E por falar em rebanho, divulgo aqui no meu blog, dentre os blogs amigos,  o blog pertencente à jornalista e militante religiosa  Marília de Camargo César, autora do livro Feridos em nome de Deus, da editora Mundo Cristão. Uma excelente obra de pesquisa acadêmica e jornalística, em que a autora nos brinda com um novo conceito, bem adequado a casos de intolerância revelados pelo pastor norte-americano Terry Jones, e que encontramos em muitas igrejas e denominações religiosas no Brasil: o chamado “assédio espiritual”.

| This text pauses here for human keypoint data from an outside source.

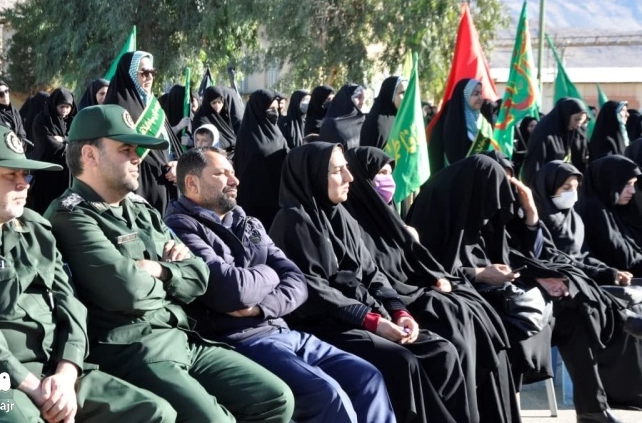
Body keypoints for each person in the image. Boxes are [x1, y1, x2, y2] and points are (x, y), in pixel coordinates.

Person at [0, 125, 176, 423]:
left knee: (154, 413)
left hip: (51, 376)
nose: (24, 184)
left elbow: (70, 304)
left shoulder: (34, 228)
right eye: (11, 175)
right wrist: (33, 387)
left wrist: (66, 373)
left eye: (26, 175)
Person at [44, 105, 295, 422]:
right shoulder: (71, 215)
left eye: (137, 150)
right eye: (125, 149)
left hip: (183, 337)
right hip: (135, 350)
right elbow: (129, 292)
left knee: (276, 398)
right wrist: (175, 275)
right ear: (90, 155)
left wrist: (161, 270)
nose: (138, 158)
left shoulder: (140, 209)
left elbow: (200, 276)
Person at [165, 147, 396, 423]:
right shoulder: (180, 228)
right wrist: (270, 273)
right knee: (327, 394)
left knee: (367, 377)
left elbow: (298, 282)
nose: (234, 180)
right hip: (240, 341)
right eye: (221, 174)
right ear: (192, 184)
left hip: (281, 328)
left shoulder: (247, 222)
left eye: (232, 172)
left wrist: (260, 308)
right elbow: (232, 291)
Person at [407, 154, 640, 423]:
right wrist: (479, 274)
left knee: (572, 308)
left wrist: (530, 215)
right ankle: (618, 316)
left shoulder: (484, 212)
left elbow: (516, 254)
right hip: (472, 305)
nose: (503, 197)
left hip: (504, 298)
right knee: (549, 309)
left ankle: (592, 410)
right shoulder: (437, 213)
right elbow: (429, 273)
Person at [270, 142, 469, 423]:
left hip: (365, 317)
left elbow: (372, 273)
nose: (349, 177)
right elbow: (313, 289)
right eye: (337, 171)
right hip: (327, 325)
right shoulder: (293, 221)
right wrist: (372, 321)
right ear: (312, 176)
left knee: (442, 350)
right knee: (402, 362)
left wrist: (399, 311)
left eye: (347, 169)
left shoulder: (342, 217)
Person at [344, 147, 521, 423]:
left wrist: (436, 276)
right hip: (391, 303)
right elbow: (372, 275)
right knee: (455, 333)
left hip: (411, 293)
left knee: (475, 315)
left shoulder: (387, 214)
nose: (388, 181)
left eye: (390, 173)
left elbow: (417, 263)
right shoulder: (350, 220)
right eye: (381, 173)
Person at [531, 159, 642, 409]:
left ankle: (630, 388)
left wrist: (610, 272)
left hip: (583, 280)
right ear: (549, 188)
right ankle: (621, 391)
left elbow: (583, 255)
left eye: (575, 188)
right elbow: (556, 260)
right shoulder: (539, 220)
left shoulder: (574, 218)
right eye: (565, 188)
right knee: (607, 308)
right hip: (559, 289)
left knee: (632, 299)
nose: (572, 194)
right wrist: (604, 273)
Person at [104, 51, 180, 214]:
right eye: (144, 73)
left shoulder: (153, 106)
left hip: (165, 187)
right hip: (136, 190)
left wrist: (176, 164)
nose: (150, 77)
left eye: (152, 72)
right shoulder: (115, 109)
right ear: (130, 75)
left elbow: (169, 147)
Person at [235, 89, 290, 230]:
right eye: (270, 109)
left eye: (276, 109)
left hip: (277, 196)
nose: (275, 112)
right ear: (259, 109)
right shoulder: (247, 135)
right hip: (255, 200)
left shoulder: (275, 131)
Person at [578, 154, 642, 276]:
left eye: (634, 184)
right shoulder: (594, 210)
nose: (632, 191)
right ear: (608, 181)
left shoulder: (622, 208)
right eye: (626, 184)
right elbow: (624, 260)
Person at [28, 87, 76, 214]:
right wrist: (68, 145)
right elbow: (48, 144)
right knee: (43, 206)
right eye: (61, 106)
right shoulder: (42, 119)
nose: (65, 110)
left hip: (65, 173)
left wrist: (63, 139)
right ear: (54, 105)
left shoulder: (72, 121)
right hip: (46, 170)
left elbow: (78, 141)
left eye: (68, 107)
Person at [520, 98, 589, 184]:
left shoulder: (573, 132)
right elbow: (533, 166)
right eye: (576, 119)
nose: (578, 124)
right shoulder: (544, 132)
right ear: (566, 115)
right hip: (546, 184)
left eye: (582, 121)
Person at [440, 78, 493, 165]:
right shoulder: (455, 123)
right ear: (465, 96)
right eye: (476, 94)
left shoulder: (484, 123)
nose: (480, 98)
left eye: (481, 93)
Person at [360, 76, 407, 149]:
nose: (407, 97)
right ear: (390, 94)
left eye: (408, 93)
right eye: (403, 93)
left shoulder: (400, 119)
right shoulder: (379, 125)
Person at [0, 78, 30, 150]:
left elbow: (22, 134)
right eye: (0, 94)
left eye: (7, 91)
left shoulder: (14, 112)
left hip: (17, 150)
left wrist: (19, 142)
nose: (5, 95)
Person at [192, 86, 237, 156]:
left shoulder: (224, 117)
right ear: (207, 102)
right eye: (213, 102)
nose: (217, 106)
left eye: (219, 102)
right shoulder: (201, 119)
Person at [319, 84, 367, 149]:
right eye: (358, 97)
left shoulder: (364, 121)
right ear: (345, 98)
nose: (362, 102)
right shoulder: (331, 125)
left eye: (363, 98)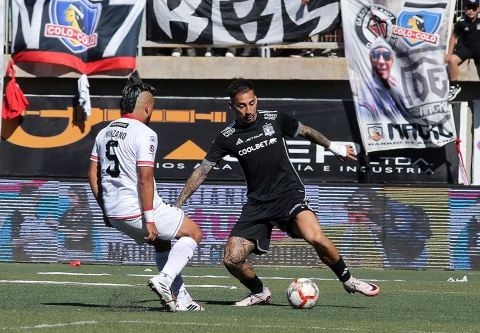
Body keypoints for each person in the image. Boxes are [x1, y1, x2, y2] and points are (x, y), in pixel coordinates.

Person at [174, 79, 380, 306]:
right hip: (257, 205)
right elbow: (202, 170)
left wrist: (333, 147)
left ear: (256, 100)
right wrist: (178, 203)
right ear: (231, 106)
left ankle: (349, 280)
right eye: (241, 105)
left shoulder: (276, 119)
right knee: (232, 260)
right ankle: (260, 292)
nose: (248, 110)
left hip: (289, 195)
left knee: (316, 238)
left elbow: (306, 131)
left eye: (251, 103)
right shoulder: (226, 137)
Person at [88, 71, 204, 312]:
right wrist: (150, 219)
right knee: (193, 233)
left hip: (114, 213)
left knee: (163, 245)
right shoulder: (145, 133)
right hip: (137, 211)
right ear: (148, 107)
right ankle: (165, 279)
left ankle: (181, 299)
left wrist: (105, 211)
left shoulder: (104, 131)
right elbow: (145, 178)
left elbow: (92, 174)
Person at [359, 37, 409, 122]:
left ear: (392, 61)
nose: (381, 61)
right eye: (375, 55)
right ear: (370, 61)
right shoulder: (367, 99)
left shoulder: (399, 87)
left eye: (386, 56)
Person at [445, 0, 480, 101]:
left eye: (473, 9)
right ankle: (454, 86)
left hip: (478, 47)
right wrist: (449, 54)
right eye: (468, 8)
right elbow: (453, 37)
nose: (471, 11)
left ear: (478, 9)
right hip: (465, 48)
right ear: (465, 9)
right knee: (452, 60)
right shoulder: (461, 21)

Por assédio espiritual podemos entender a forma esdrúxula, e porque não dizer desonesta, que algumas pessoas se valem para se aproveitar da fragilidade emocional de certas pessoas, submetendo-as a uma aflição moral e psicológica através do emprego do discurso religioso. Noções como culpa, arrependimento e redenção são utilizadas por estas pessoas (em boa parte pastores e líderes evangélicos) para atormentar os integrantes de suas comunidades, num verdadeiro policiamento espiritual, a fim de que essas pessoas se dediquem integralmente as “coisas de Deus” e reneguem completamente as pérfidas e pecaminosas “coisas do mundo”. Será que esse discurso é obra realmente de um ente divino, ou criação imaginária de sujeitos aproveitadores e oportunistas, que se valem da pregação como uma forma de dominação social? Ou será ainda que a rigidez de certos discursos moralistas de cunho religioso não serve apenas para demonstrar o nível de desacerto e patologia de mentes inquietas e perturbadas?

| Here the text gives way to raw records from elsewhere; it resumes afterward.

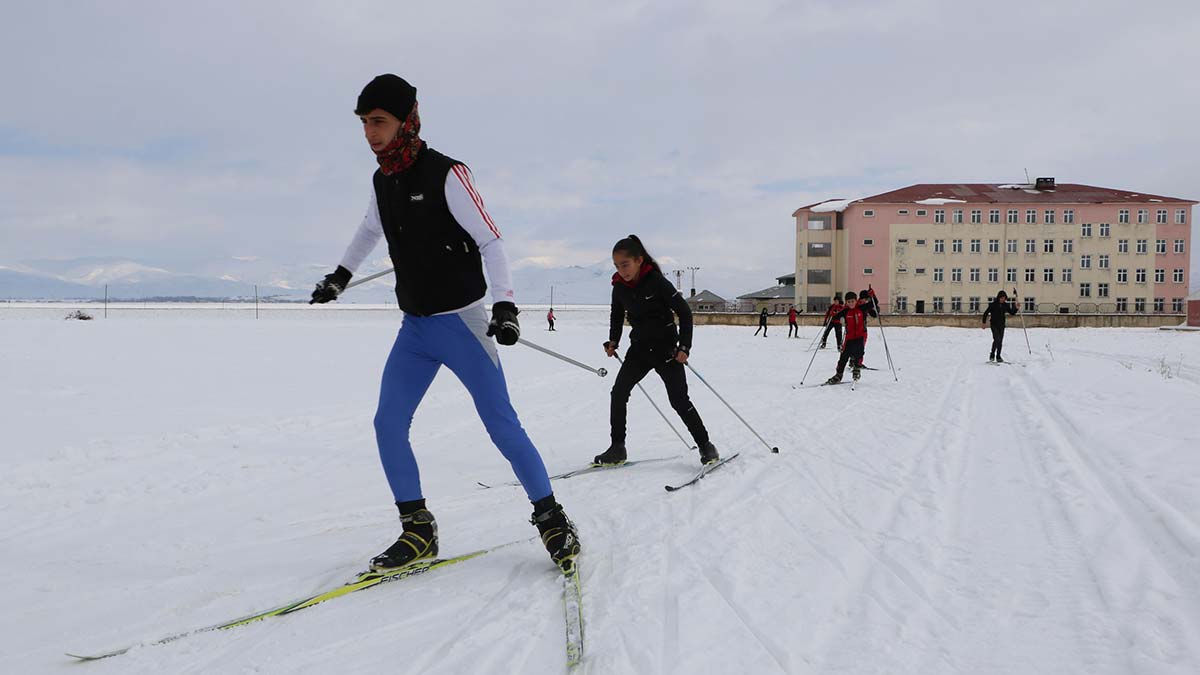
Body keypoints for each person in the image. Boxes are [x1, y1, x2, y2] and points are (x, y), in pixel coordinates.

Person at [310, 74, 579, 574]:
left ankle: (553, 519)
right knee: (388, 423)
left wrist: (505, 308)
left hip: (462, 324)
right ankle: (418, 530)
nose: (370, 132)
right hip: (415, 329)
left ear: (407, 120)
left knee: (501, 425)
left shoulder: (447, 174)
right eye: (365, 123)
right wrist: (340, 277)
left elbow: (492, 242)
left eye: (379, 122)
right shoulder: (382, 180)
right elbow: (370, 229)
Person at [594, 235, 718, 467]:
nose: (621, 271)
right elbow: (616, 315)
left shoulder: (657, 282)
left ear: (639, 260)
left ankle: (706, 446)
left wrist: (684, 347)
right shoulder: (619, 287)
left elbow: (685, 313)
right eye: (617, 266)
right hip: (639, 350)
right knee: (618, 393)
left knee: (679, 400)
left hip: (667, 351)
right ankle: (617, 447)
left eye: (625, 264)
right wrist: (613, 341)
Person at [824, 289, 878, 384]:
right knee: (843, 357)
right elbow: (835, 317)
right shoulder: (845, 311)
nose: (851, 303)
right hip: (849, 338)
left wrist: (872, 295)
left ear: (856, 300)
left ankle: (856, 371)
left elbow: (874, 303)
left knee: (859, 354)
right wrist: (833, 316)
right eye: (849, 302)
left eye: (852, 301)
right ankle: (838, 375)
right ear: (846, 302)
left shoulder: (862, 308)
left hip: (860, 337)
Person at [982, 290, 1019, 362]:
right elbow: (986, 313)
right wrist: (984, 323)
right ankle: (992, 354)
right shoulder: (993, 304)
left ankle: (998, 356)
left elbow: (1012, 312)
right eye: (1001, 298)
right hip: (994, 325)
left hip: (1002, 325)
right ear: (999, 297)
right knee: (997, 339)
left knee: (1000, 341)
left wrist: (1016, 308)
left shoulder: (1005, 305)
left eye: (1004, 298)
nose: (1003, 299)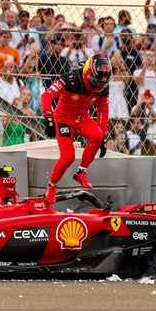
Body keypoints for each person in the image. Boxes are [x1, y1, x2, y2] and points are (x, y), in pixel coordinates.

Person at [40, 52, 111, 204]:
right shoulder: (70, 79)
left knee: (98, 136)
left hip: (82, 118)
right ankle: (51, 186)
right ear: (88, 72)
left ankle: (81, 172)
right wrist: (49, 118)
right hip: (63, 119)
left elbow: (103, 111)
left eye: (100, 85)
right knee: (67, 157)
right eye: (95, 84)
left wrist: (103, 135)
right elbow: (46, 96)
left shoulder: (103, 84)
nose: (97, 88)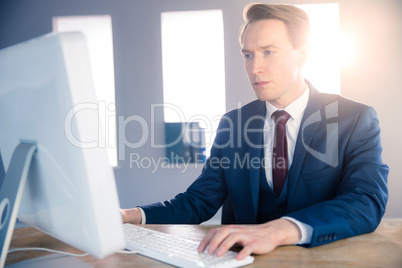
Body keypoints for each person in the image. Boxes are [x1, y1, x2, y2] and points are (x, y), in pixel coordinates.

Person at [121, 3, 388, 260]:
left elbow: (366, 201)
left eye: (268, 52)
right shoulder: (233, 124)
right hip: (245, 262)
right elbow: (198, 202)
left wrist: (283, 229)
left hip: (324, 260)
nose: (254, 68)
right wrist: (132, 215)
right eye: (248, 55)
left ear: (303, 54)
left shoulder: (354, 119)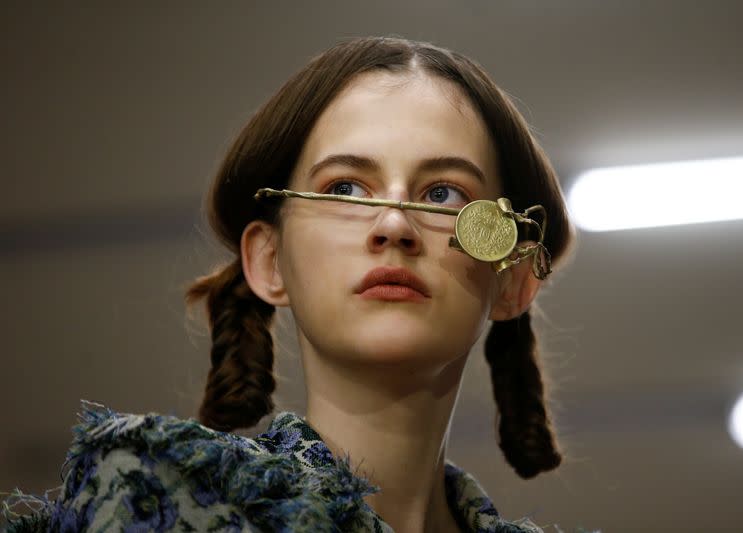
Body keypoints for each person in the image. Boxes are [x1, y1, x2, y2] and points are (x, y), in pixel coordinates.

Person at [2, 37, 573, 532]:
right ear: (269, 260)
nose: (394, 225)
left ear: (515, 278)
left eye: (443, 193)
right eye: (346, 188)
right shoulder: (155, 499)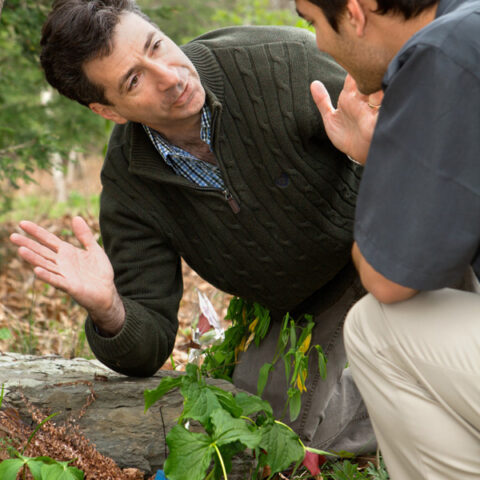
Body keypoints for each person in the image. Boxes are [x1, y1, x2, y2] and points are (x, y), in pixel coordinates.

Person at [10, 0, 376, 454]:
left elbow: (413, 132)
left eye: (156, 46)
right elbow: (151, 341)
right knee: (266, 432)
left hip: (382, 245)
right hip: (299, 308)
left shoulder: (281, 60)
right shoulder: (130, 186)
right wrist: (108, 308)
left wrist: (371, 150)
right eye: (134, 79)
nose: (170, 76)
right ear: (109, 111)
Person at [294, 0, 480, 477]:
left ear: (355, 13)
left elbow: (388, 274)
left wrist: (383, 158)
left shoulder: (441, 52)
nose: (317, 42)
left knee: (376, 329)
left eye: (313, 21)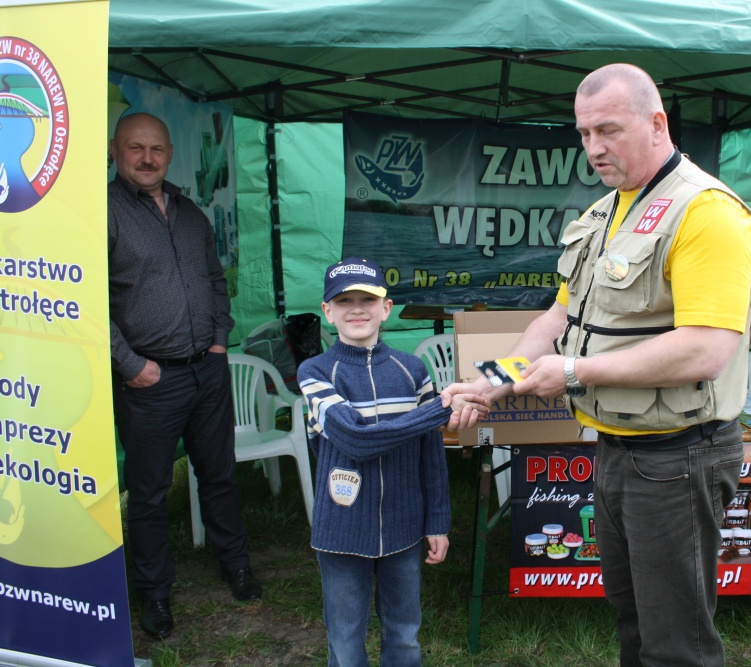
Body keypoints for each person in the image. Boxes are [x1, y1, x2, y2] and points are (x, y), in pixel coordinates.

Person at [443, 63, 751, 667]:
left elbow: (707, 348)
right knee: (633, 615)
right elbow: (557, 318)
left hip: (679, 456)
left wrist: (573, 373)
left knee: (677, 641)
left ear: (657, 123)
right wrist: (494, 381)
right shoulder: (607, 211)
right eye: (585, 133)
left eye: (608, 130)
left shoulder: (705, 212)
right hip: (616, 446)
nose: (593, 148)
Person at [108, 112, 261, 640]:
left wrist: (219, 341)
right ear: (114, 150)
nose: (147, 158)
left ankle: (236, 565)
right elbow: (86, 301)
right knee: (149, 493)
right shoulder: (103, 213)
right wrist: (131, 366)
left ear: (170, 154)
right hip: (150, 382)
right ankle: (154, 593)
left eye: (156, 149)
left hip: (206, 371)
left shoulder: (189, 212)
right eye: (135, 148)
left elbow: (216, 280)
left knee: (219, 475)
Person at [297, 257, 487, 667]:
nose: (356, 309)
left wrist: (437, 521)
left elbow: (430, 454)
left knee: (404, 637)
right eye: (344, 300)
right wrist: (441, 408)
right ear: (327, 311)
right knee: (345, 642)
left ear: (386, 308)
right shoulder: (315, 372)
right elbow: (355, 440)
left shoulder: (412, 370)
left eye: (368, 299)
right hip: (341, 531)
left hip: (405, 526)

Detesto as atitudes de pessoas que se valem de um discurso moralista-cristão, para esconder suas próprias dificuldades e debilidades emocionais e psicológicas. Conheço um determinado rapaz, outrora brilhante intelectualmente, com sérios problemas afetivos e familiares, e dotado de uma imaturidade típica de quem ficou sujeito por vários anos a um estado de alienação mental por conta de uma formação altamente conservadora, que, ao integrar uma comitiva de estudantes, numa viagem para participar de um congresso acadêmico, simplesmente não aceitava o fato de que um casal de namorados pertencente a nossa excursão, pudesse dormir na hospedagem do evento num quarto de casal, separados dos outros, posto que eles ainda não eram formalmente casados. Quanta bobagem, quanta babaquice, quanta intolerância e alienação!

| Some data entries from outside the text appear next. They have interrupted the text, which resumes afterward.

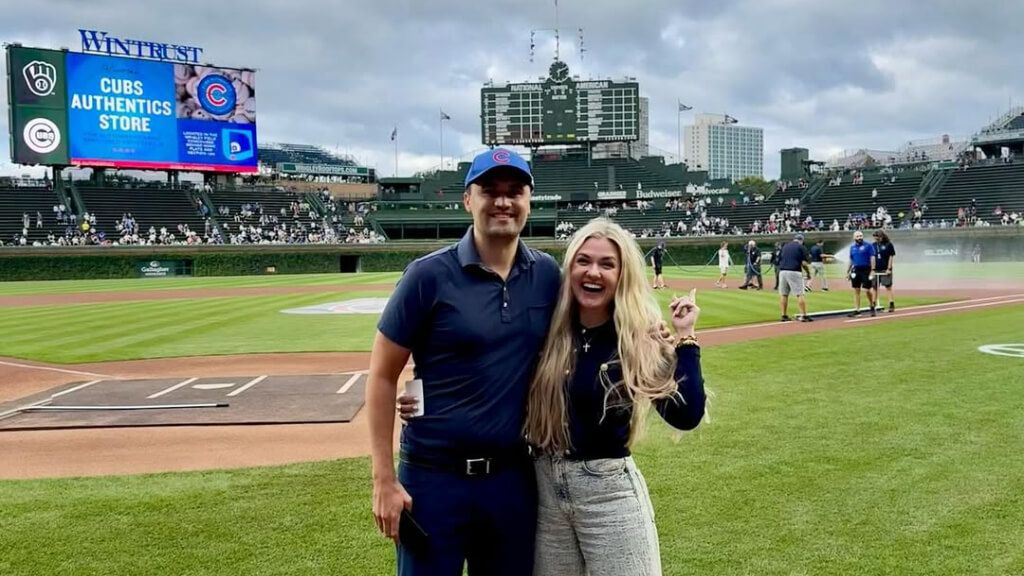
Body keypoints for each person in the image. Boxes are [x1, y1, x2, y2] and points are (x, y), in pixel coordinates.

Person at [368, 148, 561, 575]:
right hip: (433, 480)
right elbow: (382, 375)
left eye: (515, 191)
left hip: (512, 481)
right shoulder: (427, 275)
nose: (503, 202)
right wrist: (384, 480)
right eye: (490, 190)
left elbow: (588, 334)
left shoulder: (547, 275)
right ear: (468, 200)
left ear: (529, 200)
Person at [525, 218, 706, 575]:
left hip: (608, 494)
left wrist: (685, 339)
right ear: (570, 268)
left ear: (622, 274)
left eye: (607, 264)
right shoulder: (547, 329)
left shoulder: (637, 336)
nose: (594, 272)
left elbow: (686, 415)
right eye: (584, 261)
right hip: (545, 492)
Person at [778, 233, 813, 322]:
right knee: (800, 293)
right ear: (801, 240)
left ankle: (784, 315)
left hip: (782, 271)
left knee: (784, 294)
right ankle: (804, 315)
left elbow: (780, 259)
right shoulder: (801, 247)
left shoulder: (785, 246)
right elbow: (804, 263)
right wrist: (808, 273)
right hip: (794, 271)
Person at [846, 230, 877, 317]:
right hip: (856, 270)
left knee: (867, 290)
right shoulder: (852, 247)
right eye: (857, 236)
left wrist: (873, 270)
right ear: (854, 238)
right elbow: (851, 260)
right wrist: (848, 271)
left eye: (860, 236)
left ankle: (872, 305)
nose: (859, 237)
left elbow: (872, 258)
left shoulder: (868, 246)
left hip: (866, 269)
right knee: (856, 290)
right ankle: (857, 310)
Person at [872, 230, 896, 312]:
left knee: (888, 287)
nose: (876, 239)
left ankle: (891, 304)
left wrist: (889, 268)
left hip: (885, 269)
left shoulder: (888, 244)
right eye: (875, 238)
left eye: (878, 238)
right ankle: (873, 304)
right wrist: (872, 269)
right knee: (874, 287)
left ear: (882, 237)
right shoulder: (873, 245)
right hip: (875, 269)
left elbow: (891, 257)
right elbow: (872, 258)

Como que vivendo decididamente numa bolha de plástico, alguns crentes efetivamente adotam uma postura de largar a vida, de cair num ascetismo desvairado, o que por si só é opção individual de cada um, e não reclamo; mas o que me faz refletir é quando esse estilo de vida passa a ser obrigatório para todos os outros que não compartilham esse modo de ver a vida.Fico me perguntando, assim como se pergunta o pastor presbiteriano, professor da Universidade Mackenzie e teólogo Ricardo Quadros Gouvea, em seu Manifesto Antifundamentalismo, até que ponto milhares de crentes de diversas igrejas lotam os consultórios de médicos e psicólogos com toda sorte de distúrbios associados a uma fé distorcida e mal canalizada. São esses os chatos e fundamentalistas, que por trás do coro moral do arrependimento, carregam consigo as chagas da desunião, da desordem afetiva e da falta de amor. Fico pensando na leitura de Rubem Alves acerca do cântico dos urubus, querendo silenciar o canto dos demais pássaros na floresta, como se o seu canto fosse o único bonito aos ouvidos de Deus. Concordo com Gouvea quando ele diz que o fundamentalismo só leva a mais intolerância, à guerra e destruição. Alguns sabidos neoconservadores tentam voltar à etimologia das palavras, querendo nos fazer crer que a palavra “fundamentalista” é mal interpretada, e que somente desatenciosos ou quem nunca estudou teologia pode acreditar que o fundamentalismo religioso seja apenas uma invenção das mentes dos “homens de pouca fé” da teologia liberal. Não fico nem com liberais, nem com fundamentalistas, pois prefiro a “turma de Deus”, que pode e deve ser encontrada não em alguma igreja, mas em qualquer canto, em qualquer lugar, como deve ser todo aquele que é uno, e ao mesmo tempo plural, num mesmo Corpo de Cristo. Queira Deus que eu não esteja errado, mas que também não seja eu a apontar o certo, pois o certo está em que verdadeiramente acredita, e abre seu peito a Deus não só de mente, mas de coração, a ponto de se preencher de tanto amor, que se torna incapaz de agredir alguém, ignorar ou não tolerar o credo de quem quer seja. Aprende isso, Terry Jones!!